= Murchad mac Máele Dúin =

Murchad mac Máele Dúin (flourished 819–833) was a King of Ailech and head of the Cenél nEógain branch of the northern Uí Néill. He was the son of Máel Dúin mac Áedo Alláin (died 788), a previous king and grandson of Áed Allán (died 743), a high king of Ireland. He ruled from 819–823.

He succeeded to the throne of Ailech upon the death of his cousin, the high king Áed Oirdnide in 819. However the high kingship passed back to the Clann Cholmáin of the southern Ui Neill in the person of Conchobar mac Donnchada (died 833). Murchad meanwhile had to deal with a challenge for supremacy among the northern Ui Neill. In 819 he defeated Máel Bresail mac Murchada of the rival Cenél Conaill who was slain in the skirmish.
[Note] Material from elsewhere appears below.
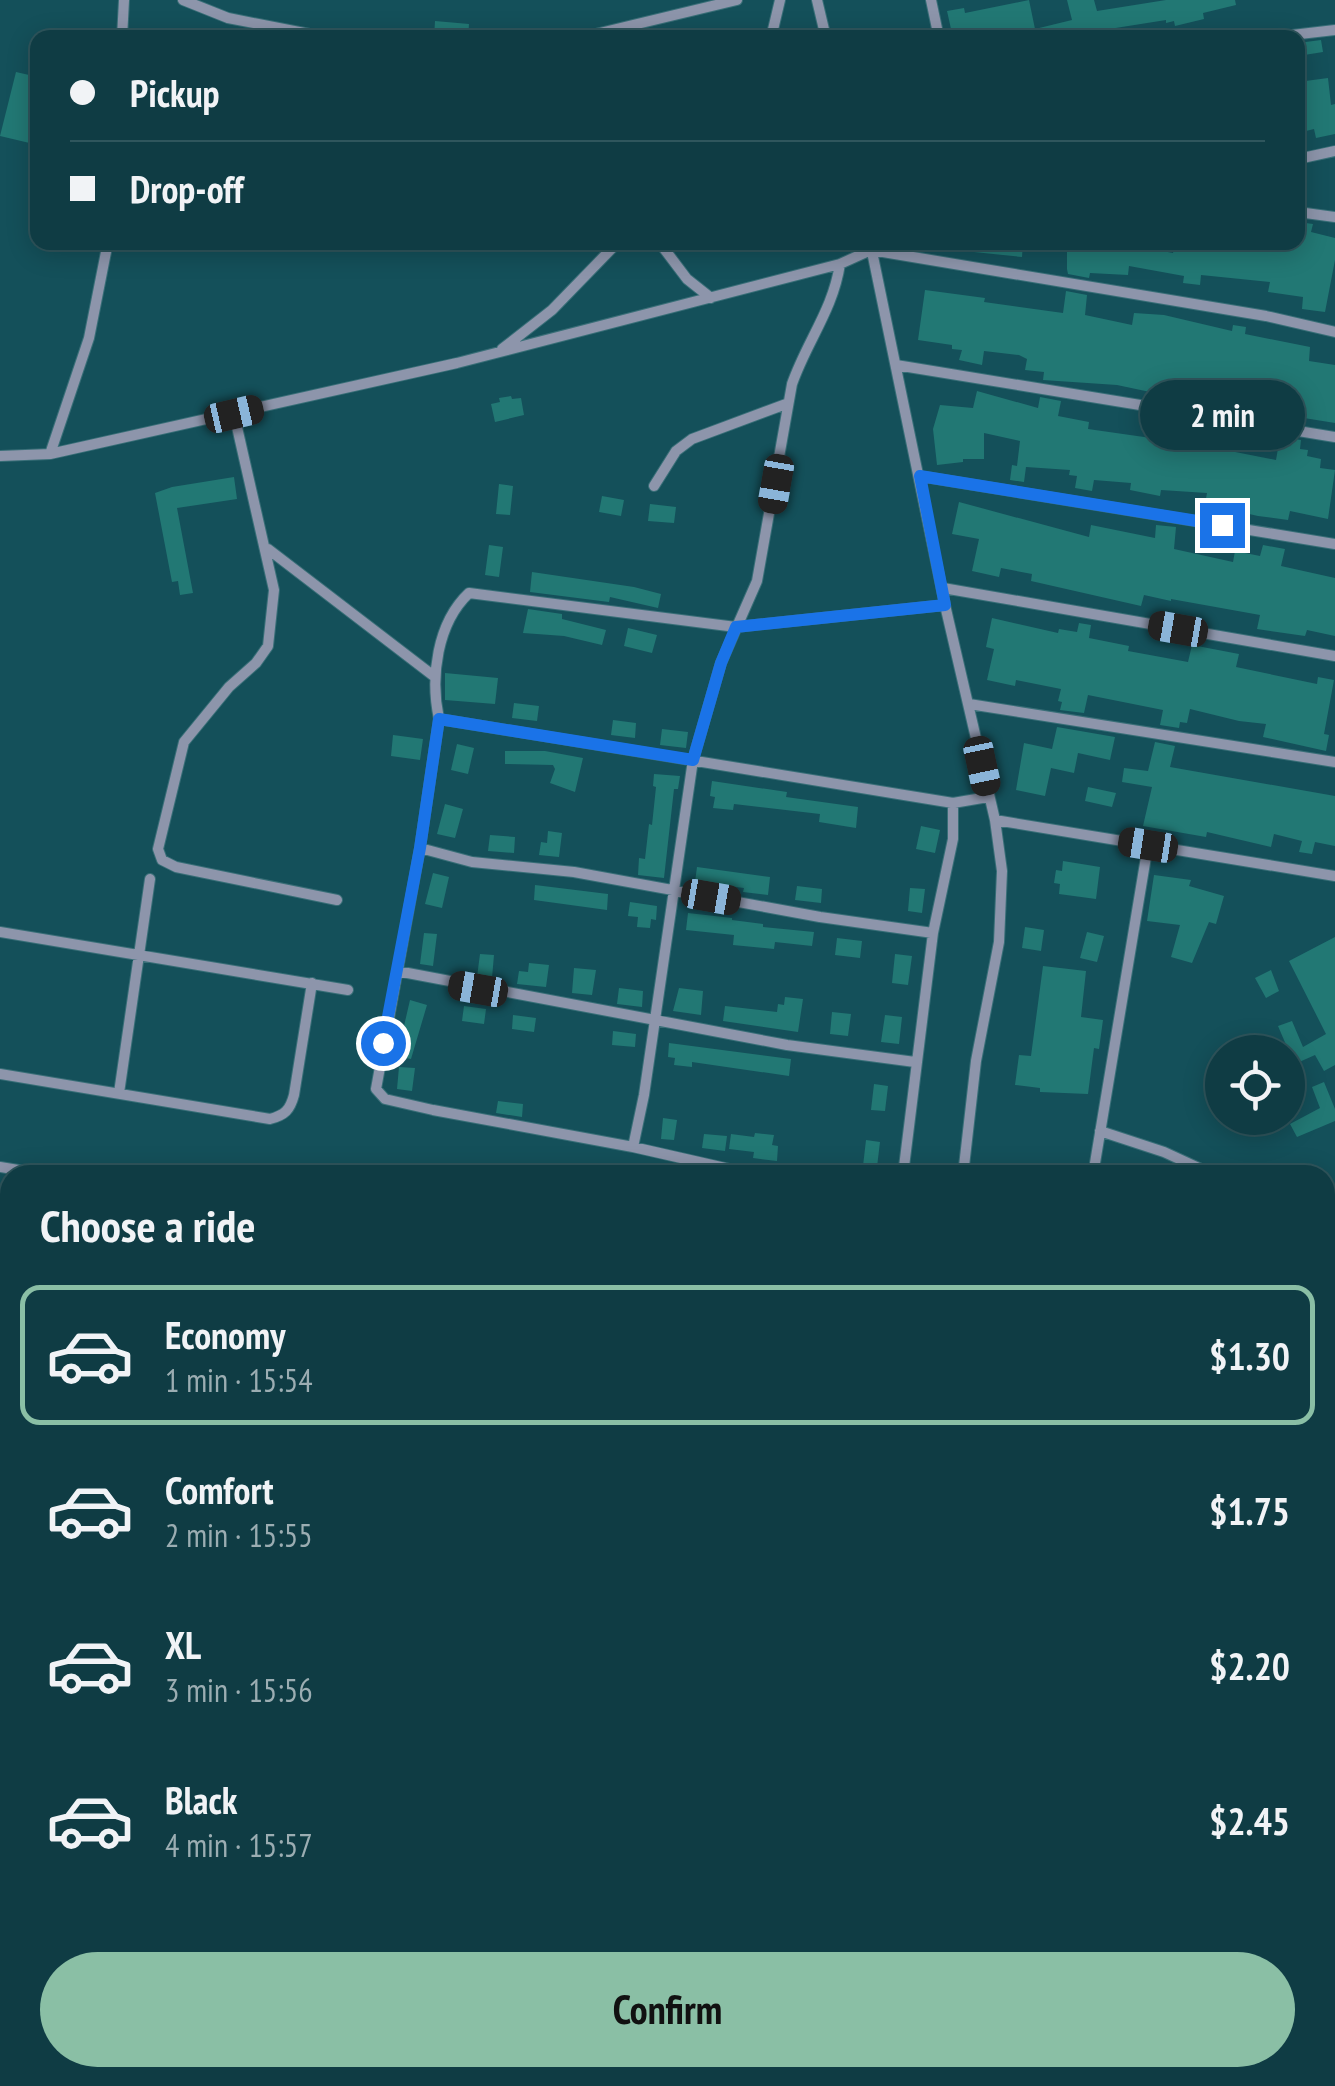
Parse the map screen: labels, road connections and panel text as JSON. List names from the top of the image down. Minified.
{"page":{"banner":["Pickup","Drop-off"],"bubble":"2 min","heading":"Choose a ride","list":[{"name":"Economy","note":"1 min · 15:54","value":"$1.30"},{"name":"Comfort","note":"2 min · 15:55","value":"$1.75"},{"name":"XL","note":"3 min · 15:56","value":"$2.20"},{"name":"Black","note":"4 min · 15:57","value":"$2.45"}],"buttons":"Confirm"}}
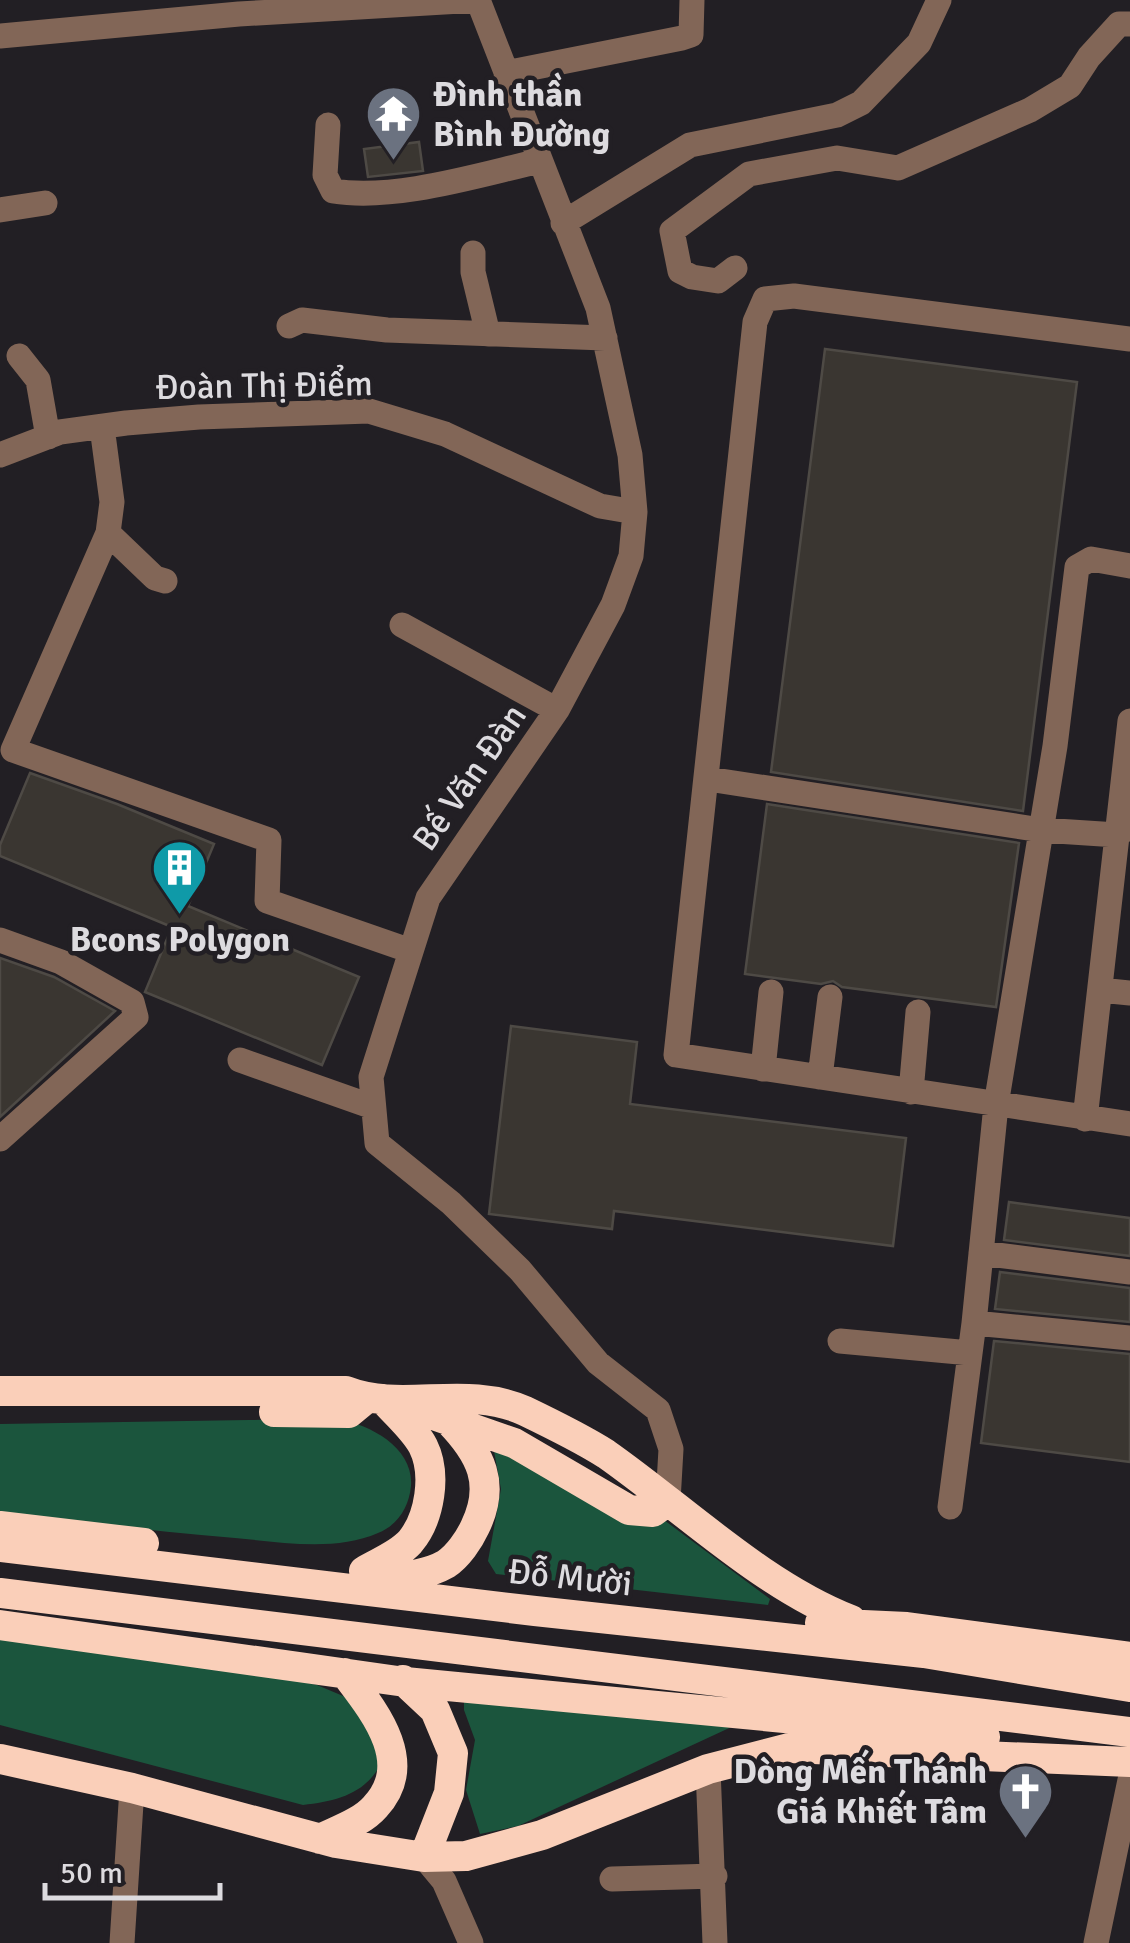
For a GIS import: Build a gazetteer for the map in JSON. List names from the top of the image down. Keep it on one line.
{"streets":{"highway":["Đỗ Mười"],"street":["Đoàn Thị Điểm","Bế Văn Đàn"]},"crossings":[["Đoàn Thị Điểm","Bế Văn Đàn"]],"places":{"temple":["Đình thần Bình Đường"],"building":["Bcons Polygon"],"church":["Dòng Mến Thánh Giá Khiết Tâm"]},"scale_bar":"50 m"}
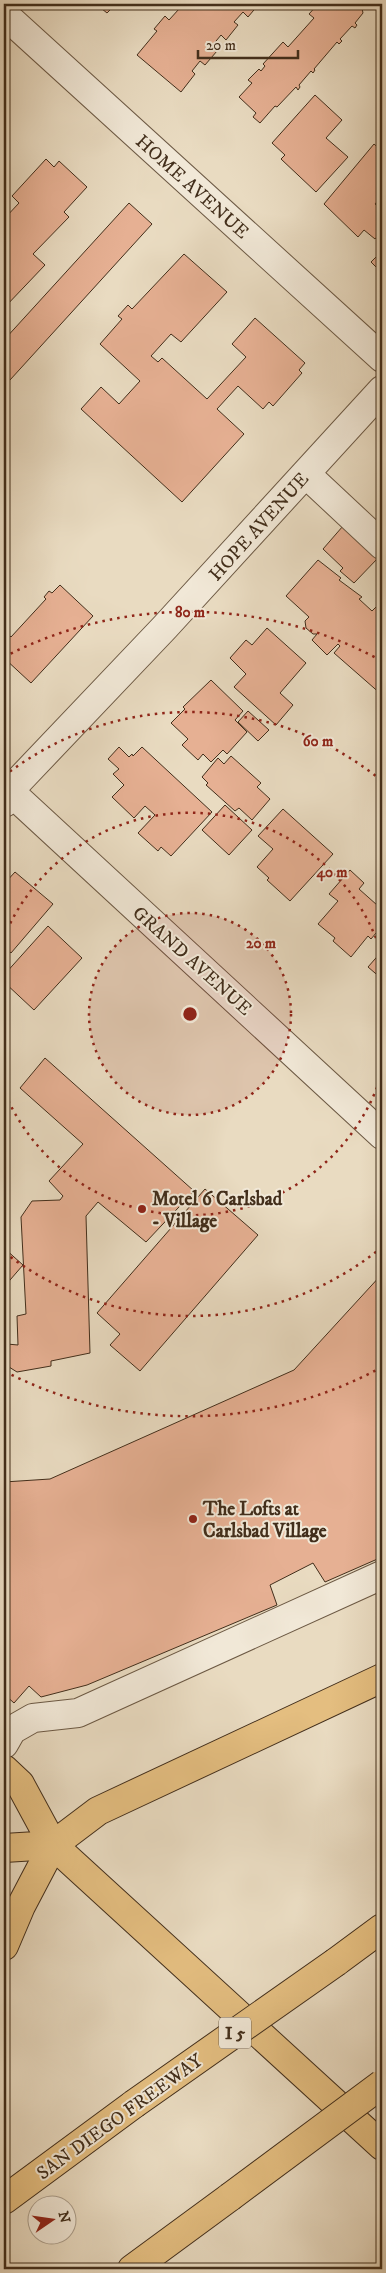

In 820 Murchad made a bid for the high kingship and led a hosting of the northern Uí Néill to Druim ind Eich (near modern Dublin) while Conchobor with the southern Uí Néill and the Laigin moved northwards. However no battle ensued. In 822 Murchad made another bid for the high kingship and advanced with the men of the north to Ard Brecáin (County Meath). The men of Brega led by Diarmait mac Néill (died 826) of the Uí Chernaig sept of Síl nÁedo Sláine then went over secretly to Murchad and submitted to him at Druim Fergusa. Conchobor son of Donnchad invaded Brega and camped at Gualu. He invaded southern Brega again and a vast number of the men of southern Brega fell by him, and the Uí Chernaig submitted under compulsion. Murchad had Cumuscach son of Tuathal, king of Ard Ciannachta assassinated in 822 probably in retaliation for his failure.

In 823 Murchad's failures led to his deposition by his second cousin Niall Caille (died 846). Murchad seems to have accepted his fate and he is last heard of cooperating with Niall in routing out the Vikings in Daire Calgaig (Derry) in 833.

Murchad may have had a Norse wife and the genealogies name Erulb as his son which corresponds to old Norse Herulfr. Another son Ruadrí was father of Birn, ancestor of Clann Birn (or Muinter Birn) in the barony of Dungannon, County Tyrone.